#### Supplied entries:
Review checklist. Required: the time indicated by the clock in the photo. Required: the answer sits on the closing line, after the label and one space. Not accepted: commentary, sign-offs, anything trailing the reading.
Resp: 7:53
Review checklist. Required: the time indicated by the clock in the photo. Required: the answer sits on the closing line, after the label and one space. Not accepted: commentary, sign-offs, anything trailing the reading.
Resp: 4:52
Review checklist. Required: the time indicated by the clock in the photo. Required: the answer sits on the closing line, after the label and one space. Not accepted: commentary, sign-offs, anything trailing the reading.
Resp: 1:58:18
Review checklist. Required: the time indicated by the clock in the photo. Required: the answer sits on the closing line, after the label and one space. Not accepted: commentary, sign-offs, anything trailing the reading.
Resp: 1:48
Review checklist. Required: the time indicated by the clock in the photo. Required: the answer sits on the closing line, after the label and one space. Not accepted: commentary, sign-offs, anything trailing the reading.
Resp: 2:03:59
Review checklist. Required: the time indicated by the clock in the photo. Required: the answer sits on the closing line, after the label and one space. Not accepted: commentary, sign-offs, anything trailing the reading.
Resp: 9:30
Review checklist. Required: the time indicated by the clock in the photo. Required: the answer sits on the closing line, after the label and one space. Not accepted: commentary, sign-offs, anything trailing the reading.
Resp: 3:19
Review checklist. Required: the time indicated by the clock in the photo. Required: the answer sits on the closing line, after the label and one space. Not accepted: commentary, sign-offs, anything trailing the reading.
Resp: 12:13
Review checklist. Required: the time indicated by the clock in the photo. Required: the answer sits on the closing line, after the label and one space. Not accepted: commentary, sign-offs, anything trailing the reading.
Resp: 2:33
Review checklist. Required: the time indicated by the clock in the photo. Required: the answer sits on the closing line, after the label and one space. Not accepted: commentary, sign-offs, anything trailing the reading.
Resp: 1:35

#### Goal of the exercise:
Swap every "commentary" in the material above for "remarks", and write out the whole material again with nothing else changed.

#### Task solution:
Review checklist. Required: the time indicated by the clock in the photo. Required: the answer sits on the closing line, after the label and one space. Not accepted: remarks, sign-offs, anything trailing the reading.
Resp: 7:53
Review checklist. Required: the time indicated by the clock in the photo. Required: the answer sits on the closing line, after the label and one space. Not accepted: remarks, sign-offs, anything trailing the reading.
Resp: 4:52
Review checklist. Required: the time indicated by the clock in the photo. Required: the answer sits on the closing line, after the label and one space. Not accepted: remarks, sign-offs, anything trailing the reading.
Resp: 1:58:18
Review checklist. Required: the time indicated by the clock in the photo. Required: the answer sits on the closing line, after the label and one space. Not accepted: remarks, sign-offs, anything trailing the reading.
Resp: 1:48
Review checklist. Required: the time indicated by the clock in the photo. Required: the answer sits on the closing line, after the label and one space. Not accepted: remarks, sign-offs, anything trailing the reading.
Resp: 2:03:59
Review checklist. Required: the time indicated by the clock in the photo. Required: the answer sits on the closing line, after the label and one space. Not accepted: remarks, sign-offs, anything trailing the reading.
Resp: 9:30
Review checklist. Required: the time indicated by the clock in the photo. Required: the answer sits on the closing line, after the label and one space. Not accepted: remarks, sign-offs, anything trailing the reading.
Resp: 3:19
Review checklist. Required: the time indicated by the clock in the photo. Required: the answer sits on the closing line, after the label and one space. Not accepted: remarks, sign-offs, anything trailing the reading.
Resp: 12:13
Review checklist. Required: the time indicated by the clock in the photo. Required: the answer sits on the closing line, after the label and one space. Not accepted: remarks, sign-offs, anything trailing the reading.
Resp: 2:33
Review checklist. Required: the time indicated by the clock in the photo. Required: the answer sits on the closing line, after the label and one space. Not accepted: remarks, sign-offs, anything trailing the reading.
Resp: 1:35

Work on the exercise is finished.